● **REQUIRED ACTION**
What is wanted is the line holding "TREASUREISLE" and every later line through the end of the entries, set down exactly.

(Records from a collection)

================================

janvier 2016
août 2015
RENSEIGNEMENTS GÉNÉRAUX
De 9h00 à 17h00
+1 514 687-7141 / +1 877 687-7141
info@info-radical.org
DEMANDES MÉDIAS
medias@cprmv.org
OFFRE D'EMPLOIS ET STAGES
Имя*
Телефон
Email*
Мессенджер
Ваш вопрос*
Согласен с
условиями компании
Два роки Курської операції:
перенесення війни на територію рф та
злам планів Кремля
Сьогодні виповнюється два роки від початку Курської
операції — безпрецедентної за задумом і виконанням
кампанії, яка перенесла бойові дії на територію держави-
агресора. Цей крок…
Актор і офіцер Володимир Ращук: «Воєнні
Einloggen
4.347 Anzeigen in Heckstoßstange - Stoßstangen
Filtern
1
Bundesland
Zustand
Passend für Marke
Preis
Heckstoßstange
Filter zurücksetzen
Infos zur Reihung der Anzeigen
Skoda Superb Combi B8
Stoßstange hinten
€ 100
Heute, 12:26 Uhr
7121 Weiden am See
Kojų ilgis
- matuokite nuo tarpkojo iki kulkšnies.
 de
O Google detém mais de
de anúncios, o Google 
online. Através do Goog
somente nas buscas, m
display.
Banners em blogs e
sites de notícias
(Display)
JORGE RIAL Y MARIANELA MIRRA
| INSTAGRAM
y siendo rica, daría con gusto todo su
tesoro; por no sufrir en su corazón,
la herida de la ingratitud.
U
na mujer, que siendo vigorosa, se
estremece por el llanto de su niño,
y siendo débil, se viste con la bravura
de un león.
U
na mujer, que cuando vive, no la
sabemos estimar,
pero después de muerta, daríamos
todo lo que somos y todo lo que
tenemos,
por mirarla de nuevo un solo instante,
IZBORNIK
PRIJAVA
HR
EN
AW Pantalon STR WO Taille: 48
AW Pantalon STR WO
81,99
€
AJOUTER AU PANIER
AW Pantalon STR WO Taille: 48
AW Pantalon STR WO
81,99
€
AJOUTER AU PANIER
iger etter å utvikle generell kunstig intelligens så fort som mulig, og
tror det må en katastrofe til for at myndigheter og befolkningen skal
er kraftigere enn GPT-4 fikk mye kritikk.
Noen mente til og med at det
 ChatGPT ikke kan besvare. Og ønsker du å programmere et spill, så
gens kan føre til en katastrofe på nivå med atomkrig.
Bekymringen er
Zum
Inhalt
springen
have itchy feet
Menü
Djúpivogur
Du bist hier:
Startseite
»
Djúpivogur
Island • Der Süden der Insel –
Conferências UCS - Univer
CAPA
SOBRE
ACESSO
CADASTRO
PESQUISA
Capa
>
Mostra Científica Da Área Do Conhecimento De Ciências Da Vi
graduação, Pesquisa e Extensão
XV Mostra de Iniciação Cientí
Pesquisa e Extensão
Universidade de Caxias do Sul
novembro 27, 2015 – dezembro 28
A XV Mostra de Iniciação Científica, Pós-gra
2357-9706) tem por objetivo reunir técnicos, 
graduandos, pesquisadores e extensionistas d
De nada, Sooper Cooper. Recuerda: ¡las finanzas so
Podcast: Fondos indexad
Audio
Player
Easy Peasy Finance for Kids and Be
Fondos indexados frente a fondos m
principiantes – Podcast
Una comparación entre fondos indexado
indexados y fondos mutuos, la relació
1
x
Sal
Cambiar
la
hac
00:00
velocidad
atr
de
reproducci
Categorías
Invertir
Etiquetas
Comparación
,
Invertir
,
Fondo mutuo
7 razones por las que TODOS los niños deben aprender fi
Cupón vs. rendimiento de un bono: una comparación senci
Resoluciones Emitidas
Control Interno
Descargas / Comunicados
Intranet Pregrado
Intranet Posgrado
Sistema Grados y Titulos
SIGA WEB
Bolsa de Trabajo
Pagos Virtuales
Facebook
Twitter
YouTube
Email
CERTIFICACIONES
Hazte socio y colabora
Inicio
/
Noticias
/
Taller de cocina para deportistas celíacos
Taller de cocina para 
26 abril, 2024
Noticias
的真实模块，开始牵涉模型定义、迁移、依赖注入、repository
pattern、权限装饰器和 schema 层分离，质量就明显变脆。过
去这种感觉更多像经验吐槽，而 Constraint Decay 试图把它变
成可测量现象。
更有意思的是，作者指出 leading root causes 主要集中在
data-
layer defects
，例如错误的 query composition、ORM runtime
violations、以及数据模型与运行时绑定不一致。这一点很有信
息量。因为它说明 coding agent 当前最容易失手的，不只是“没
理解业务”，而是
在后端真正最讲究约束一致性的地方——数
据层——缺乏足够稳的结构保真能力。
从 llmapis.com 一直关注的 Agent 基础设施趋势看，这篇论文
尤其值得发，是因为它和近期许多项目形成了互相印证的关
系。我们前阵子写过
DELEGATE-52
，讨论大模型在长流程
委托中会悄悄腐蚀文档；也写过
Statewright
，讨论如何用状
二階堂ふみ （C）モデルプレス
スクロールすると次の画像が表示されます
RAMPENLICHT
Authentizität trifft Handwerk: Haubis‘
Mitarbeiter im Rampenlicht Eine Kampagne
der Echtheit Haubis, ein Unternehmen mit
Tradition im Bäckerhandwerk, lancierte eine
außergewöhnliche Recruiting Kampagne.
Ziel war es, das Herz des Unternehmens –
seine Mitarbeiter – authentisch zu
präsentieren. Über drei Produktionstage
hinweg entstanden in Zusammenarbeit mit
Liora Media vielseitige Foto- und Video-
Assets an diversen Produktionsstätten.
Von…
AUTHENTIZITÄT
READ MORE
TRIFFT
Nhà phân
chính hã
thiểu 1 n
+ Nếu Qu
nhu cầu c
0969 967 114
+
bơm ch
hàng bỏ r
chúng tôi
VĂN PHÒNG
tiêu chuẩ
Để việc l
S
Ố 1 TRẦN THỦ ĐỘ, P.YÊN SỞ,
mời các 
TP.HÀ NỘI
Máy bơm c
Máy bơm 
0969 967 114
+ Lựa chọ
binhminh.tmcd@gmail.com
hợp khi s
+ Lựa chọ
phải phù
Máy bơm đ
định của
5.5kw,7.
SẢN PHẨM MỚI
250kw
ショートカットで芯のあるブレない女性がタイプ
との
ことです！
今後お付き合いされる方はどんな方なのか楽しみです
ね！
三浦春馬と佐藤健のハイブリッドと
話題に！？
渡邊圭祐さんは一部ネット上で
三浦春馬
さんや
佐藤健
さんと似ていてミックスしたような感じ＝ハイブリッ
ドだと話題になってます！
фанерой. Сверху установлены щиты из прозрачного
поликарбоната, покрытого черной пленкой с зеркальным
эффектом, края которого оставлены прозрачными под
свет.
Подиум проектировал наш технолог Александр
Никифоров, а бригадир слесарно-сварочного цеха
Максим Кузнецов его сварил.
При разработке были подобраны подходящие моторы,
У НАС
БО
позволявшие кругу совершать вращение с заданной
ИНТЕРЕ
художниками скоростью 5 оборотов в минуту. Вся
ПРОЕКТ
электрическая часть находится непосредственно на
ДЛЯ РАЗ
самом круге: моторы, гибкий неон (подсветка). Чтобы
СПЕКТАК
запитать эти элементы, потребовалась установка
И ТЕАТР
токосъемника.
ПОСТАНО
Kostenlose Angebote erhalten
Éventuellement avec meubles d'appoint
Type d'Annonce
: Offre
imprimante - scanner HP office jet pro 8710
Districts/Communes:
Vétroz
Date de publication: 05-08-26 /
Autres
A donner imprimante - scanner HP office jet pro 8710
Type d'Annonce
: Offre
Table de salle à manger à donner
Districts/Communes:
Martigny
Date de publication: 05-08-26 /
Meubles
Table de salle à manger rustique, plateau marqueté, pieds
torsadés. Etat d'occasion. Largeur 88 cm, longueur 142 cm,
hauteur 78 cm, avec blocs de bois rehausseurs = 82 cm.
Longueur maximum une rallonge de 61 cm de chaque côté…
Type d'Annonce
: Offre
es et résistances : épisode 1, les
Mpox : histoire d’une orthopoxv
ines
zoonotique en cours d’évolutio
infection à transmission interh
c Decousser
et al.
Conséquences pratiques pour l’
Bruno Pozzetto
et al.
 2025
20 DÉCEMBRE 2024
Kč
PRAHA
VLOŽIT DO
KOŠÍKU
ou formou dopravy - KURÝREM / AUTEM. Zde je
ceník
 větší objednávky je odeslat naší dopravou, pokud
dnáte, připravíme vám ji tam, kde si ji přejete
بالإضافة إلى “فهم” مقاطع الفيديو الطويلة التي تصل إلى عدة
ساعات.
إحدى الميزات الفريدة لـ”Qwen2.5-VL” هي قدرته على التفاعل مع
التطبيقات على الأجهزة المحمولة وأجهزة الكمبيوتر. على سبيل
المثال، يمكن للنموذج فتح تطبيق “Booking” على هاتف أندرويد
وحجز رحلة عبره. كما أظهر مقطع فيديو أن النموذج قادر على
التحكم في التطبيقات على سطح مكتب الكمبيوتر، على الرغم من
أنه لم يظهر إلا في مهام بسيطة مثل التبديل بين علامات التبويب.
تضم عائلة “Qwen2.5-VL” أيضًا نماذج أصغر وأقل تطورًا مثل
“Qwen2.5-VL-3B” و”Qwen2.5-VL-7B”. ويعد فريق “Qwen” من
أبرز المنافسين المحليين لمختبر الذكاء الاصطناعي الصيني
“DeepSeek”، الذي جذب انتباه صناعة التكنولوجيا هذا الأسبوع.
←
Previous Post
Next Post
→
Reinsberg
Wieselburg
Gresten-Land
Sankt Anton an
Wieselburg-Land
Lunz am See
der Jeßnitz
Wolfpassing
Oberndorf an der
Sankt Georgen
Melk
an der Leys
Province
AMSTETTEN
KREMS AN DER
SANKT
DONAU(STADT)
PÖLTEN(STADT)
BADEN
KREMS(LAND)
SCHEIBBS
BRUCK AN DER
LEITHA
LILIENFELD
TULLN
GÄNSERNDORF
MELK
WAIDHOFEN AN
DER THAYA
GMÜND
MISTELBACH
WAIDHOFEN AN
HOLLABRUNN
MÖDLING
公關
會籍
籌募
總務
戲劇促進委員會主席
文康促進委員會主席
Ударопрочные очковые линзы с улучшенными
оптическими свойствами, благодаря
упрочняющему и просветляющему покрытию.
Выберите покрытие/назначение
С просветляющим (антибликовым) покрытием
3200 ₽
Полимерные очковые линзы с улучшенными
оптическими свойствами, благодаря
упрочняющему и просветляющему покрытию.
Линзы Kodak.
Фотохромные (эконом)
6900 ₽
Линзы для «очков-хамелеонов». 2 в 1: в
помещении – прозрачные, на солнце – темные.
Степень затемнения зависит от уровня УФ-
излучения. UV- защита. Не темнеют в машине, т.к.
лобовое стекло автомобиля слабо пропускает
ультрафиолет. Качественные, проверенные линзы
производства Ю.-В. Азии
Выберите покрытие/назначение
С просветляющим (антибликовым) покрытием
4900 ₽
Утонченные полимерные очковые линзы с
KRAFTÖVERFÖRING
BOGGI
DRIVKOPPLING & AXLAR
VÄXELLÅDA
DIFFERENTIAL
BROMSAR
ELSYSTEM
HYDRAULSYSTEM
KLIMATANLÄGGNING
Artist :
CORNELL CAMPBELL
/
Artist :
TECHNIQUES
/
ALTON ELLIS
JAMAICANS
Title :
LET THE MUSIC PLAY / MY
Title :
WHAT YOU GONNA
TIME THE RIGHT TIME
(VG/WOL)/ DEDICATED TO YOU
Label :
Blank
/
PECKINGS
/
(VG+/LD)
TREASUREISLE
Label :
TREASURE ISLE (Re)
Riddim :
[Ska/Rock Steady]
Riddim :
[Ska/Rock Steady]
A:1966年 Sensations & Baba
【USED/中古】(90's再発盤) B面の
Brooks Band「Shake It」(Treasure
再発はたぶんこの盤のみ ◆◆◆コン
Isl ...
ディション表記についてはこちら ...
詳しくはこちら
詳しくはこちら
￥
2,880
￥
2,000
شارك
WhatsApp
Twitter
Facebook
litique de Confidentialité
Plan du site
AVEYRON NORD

================================

● **EXERCISE RESULT**
TREASUREISLE
Label :
TREASURE ISLE (Re)
Riddim :
[Ska/Rock Steady]
Riddim :
[Ska/Rock Steady]
A:1966年 Sensations & Baba
【USED/中古】(90's再発盤) B面の
Brooks Band「Shake It」(Treasure
再発はたぶんこの盤のみ ◆◆◆コン
Isl ...
ディション表記についてはこちら ...
詳しくはこちら
詳しくはこちら
￥
2,880
￥
2,000
شارك
WhatsApp
Twitter
Facebook
litique de Confidentialité
Plan du site
AVEYRON NORD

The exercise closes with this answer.